Project Zero is Back

It’s been quite a while since we’ve heard anything from Google’s Project Zero, but that’s apparently because they’ve been working on big projects. Like, in this case, auditing the Windows NT kernel’s handling of registry data. That effort has managed to find 50 separate CVEs, as well as a few issues that didn’t quite pass muster as vulnerabilities. Look forward to some in-detail coverage to come on these issues.

Bits and Bytes

Two very nice write-ups came out this week, one from Rhino Security Labs about a pair of issues in the Kemp LoadMaster load balancer. There, a Cross-Site Request Forgery (CSRF) issue could be chained with an authenticated command injection issue to take over the appliance. The second is from [Johnny Yu] about a hard-coded key in the Delinea Secret Server, that allows spoofing API Tokens. The worst part about the Delinea issue is that the company refused to open a case, since the researcher wasn’t a paying customer. Eek. Now that the vulnerability is public, it’s finally getting addressed.

The Element Android app had an issue where an intent launched from an external application could include an EXTRA_NEXT_INTENT, which would launch internal-only intents, bypassing the normal security layer. This allowed a few nasty tricks, like launching an arbitrary web page inside the Element app.

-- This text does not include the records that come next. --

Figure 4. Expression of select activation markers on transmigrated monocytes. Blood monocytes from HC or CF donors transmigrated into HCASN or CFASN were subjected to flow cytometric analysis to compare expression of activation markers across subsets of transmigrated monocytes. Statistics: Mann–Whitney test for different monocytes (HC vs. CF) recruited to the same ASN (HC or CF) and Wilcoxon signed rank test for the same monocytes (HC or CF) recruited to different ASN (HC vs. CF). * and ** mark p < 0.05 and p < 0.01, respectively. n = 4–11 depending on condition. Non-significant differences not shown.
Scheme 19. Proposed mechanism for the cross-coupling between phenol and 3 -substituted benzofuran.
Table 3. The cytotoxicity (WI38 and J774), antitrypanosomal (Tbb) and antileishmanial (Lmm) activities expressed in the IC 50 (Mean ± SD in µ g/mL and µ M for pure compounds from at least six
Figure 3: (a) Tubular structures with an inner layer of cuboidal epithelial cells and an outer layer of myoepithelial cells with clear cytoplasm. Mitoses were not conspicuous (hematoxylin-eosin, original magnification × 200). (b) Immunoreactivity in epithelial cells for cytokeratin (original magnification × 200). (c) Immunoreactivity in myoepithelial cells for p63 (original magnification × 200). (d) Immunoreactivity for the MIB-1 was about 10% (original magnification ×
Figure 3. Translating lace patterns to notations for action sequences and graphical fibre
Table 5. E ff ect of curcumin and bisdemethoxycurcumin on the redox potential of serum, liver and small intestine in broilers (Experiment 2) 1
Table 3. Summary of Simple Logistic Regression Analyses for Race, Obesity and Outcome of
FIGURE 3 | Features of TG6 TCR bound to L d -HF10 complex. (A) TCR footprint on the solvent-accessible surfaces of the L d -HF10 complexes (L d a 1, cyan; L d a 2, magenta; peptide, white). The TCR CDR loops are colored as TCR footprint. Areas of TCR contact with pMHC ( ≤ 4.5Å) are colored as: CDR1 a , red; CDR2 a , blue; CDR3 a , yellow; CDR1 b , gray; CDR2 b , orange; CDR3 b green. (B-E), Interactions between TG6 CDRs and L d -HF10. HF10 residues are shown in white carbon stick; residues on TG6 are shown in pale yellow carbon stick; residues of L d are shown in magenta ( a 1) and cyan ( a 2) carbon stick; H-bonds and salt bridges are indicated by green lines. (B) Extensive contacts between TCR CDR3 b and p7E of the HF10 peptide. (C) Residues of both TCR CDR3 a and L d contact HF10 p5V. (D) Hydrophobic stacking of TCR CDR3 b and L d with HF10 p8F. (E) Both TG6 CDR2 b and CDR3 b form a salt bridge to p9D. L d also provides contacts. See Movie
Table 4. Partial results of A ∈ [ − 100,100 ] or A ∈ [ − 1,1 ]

[Adnan Khan] is working on a tool to scan Github Actions for vulnerable triggers, with an emphasis on self-hosted runners. That tool found a nice credential leak in Google’s Flank project on Github, and netted [Adnan] a cool $7,500. Watch this space for an Open-Sourced release of the tool.

3 thoughts on “This Week In Security: Putty Keys, Libarchive, And Palo Alto

  1. The author of the shortest vector problem paper had already discovered a bug, issued a retraction and a revised paper prior to this.

    “… the claim of showing a polynomial time quantum algorithm for solving LWE with polynomial modulus-noise ratios does not hold.”